オーストラリアでデジタルIDパイロットを開始
ニュース原文:https://www.biometricupdate.com/202602/new-south-wales-govt-kicks-off-digital-id-pilot
オーストラリアのニューサウスウェールズ州(NSW)が2026年2月に州独自のデジタルIDパイロットを開始しました。これは単なる技術実験ではなく、「政府サービス利用時の本人確認プロセスの再設計」を試みる制度実装の一歩です。
公的証明のデジタル化は長らく構想段階にとどまってきましたが、実際の行政手続きでの運用可能性を検証する段階に移ったことを示しています。
今回の取り組みの概要
NSWでは、16歳以上の住民を対象にデジタルIDのパイロットを開始しました。参加は任意で、専用のモバイルアプリを通じて申請します。本人確認は自撮り写真を用いた生体認証(face verification)と既存IDとの照合によって行われます。これにより、利用者は初回に一度だけ身元を証明すれば、その後の州政府サービス利用時に再度書類を提示せず手続きを進められる点が特徴です。
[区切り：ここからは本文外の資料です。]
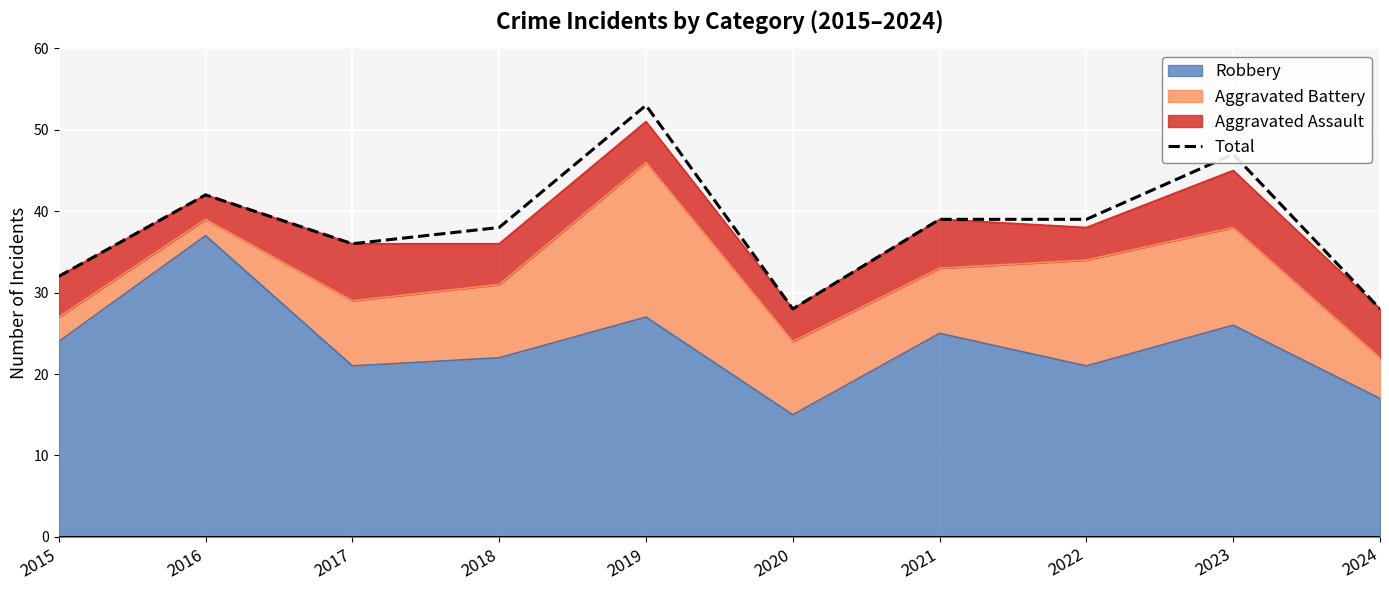

What is the value of the 3rd point from the left?

36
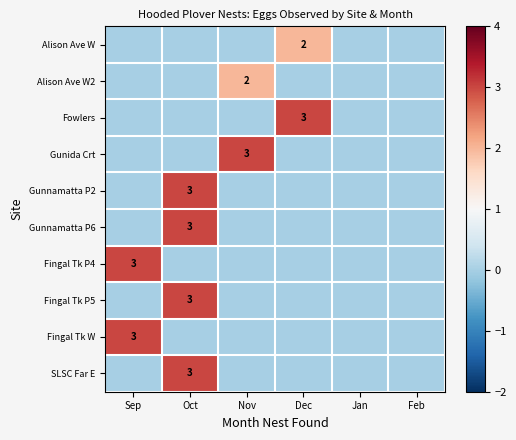

True or false: Fingal Tk P4 has a value of 1 at Sep.

False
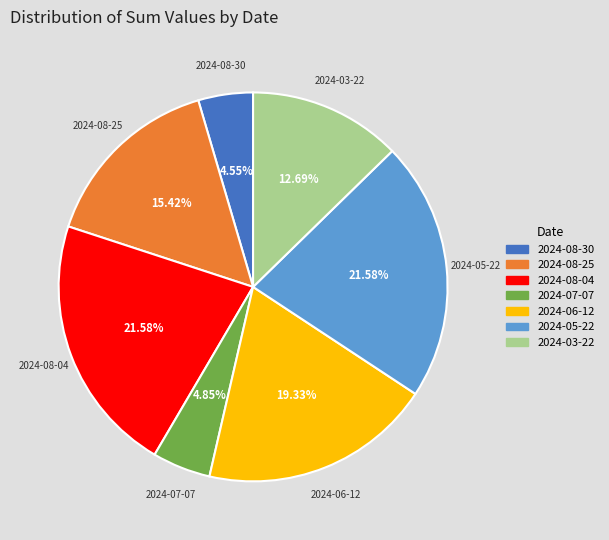

To the nearest percent, what is the difference between the 2024-06-12 and 2024-08-25 slice percentages?

4%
パイロット初期は利用シーンが限定され、まずは有料道路の割引申請への適用から開始されていますが、段階的に対象サービスが拡大される計画です。参加者には MyServiceNSWアカウントが必須で、利用者の同意した最小限の情報だけがやり取りされる設計です。
なお、現在のNSWデジタルIDは、オーストラリア連邦政府が管理する「myID」とは別物であり、連邦サービスでは利用できません。
制度・業務上の論点
1) 身元証明の負担軽減と運用の変化
従来、政府サービスでは利用者は書類や番号を提示して個人属性を証明する必要がありました。これには送付・持参・再提出などの負担が伴います。デジタルIDはこの過程を「一度の強い証明 → 再利用可能」という形に変える可能性があります。
業務上は、利用者の身元確認・本人性の担保が再利用可能になり、同じ手続きを繰り返すコストが下がる点が大きいです。一方、その過程が「強い証明」となるため、設計時にどこまでの保証を担保するかが問われます。
2) 生体認証の役割と限定
今回のパイロットでは、自撮り写真による生体認証が本人確認トリガーとして組み込まれています。ここでの生体認証は、
- 既存の公的IDと照合する一次的本人証明
- 紐付けられたアカウントに継続的に使われる可能性
という二重の意味を持ちます。制度設計では、生体認証を本人らしさを確認する手段にとどめ、その結果をどのように再利用可能な形で扱うかを分けて考える必要があります。
これは、Receptでも「生体認証は本人らしさの確認」として整理している通りです。
技術は何を担っているか
今回のデジタルIDは、単にスマホアプリでログインする仕組みではなく
少なくとも以下の機能が組み合わされています
- 生体認証による本人照合(face matching)
- 既存ID(運転免許証・パスポート等)との一致確認
- 最小情報のみを共有する設計
- 継続利用可能なデジタルIDの生成
生体認証は「証明済みの属性を再利用可能にするためのアクション」であり、これがないとデジタルIDとして成立しません。この点は、DID/VCの本質である「一度検証した属性を再利用できる形で保持・提示する」設計と整合します。実際にNSWは以前から、デジタル写真カードを VC(verifiable credential) に変換する試みも進めています。
参照元:https://www.biometricupdate.com/202504/nsw-trial-lets-users-turn-digital-photo-cards-into-verifiable-credentials
まとめ
NSWのデジタルIDパイロットは、制度価値の検証フェーズに入ったデジタルID導入の実例です。単なる「IDをデジタル化する試み」ではなく、本人証明・再利用性・サービス結合の実装可能性を行政が自ら検証する点に意味があります。
本格運用に向けては
- 認証保証レベルの設計
- VC/DID標準への対応
- 利用者プライバシー保護
といった制度上の論点が引き続き重要でしょう。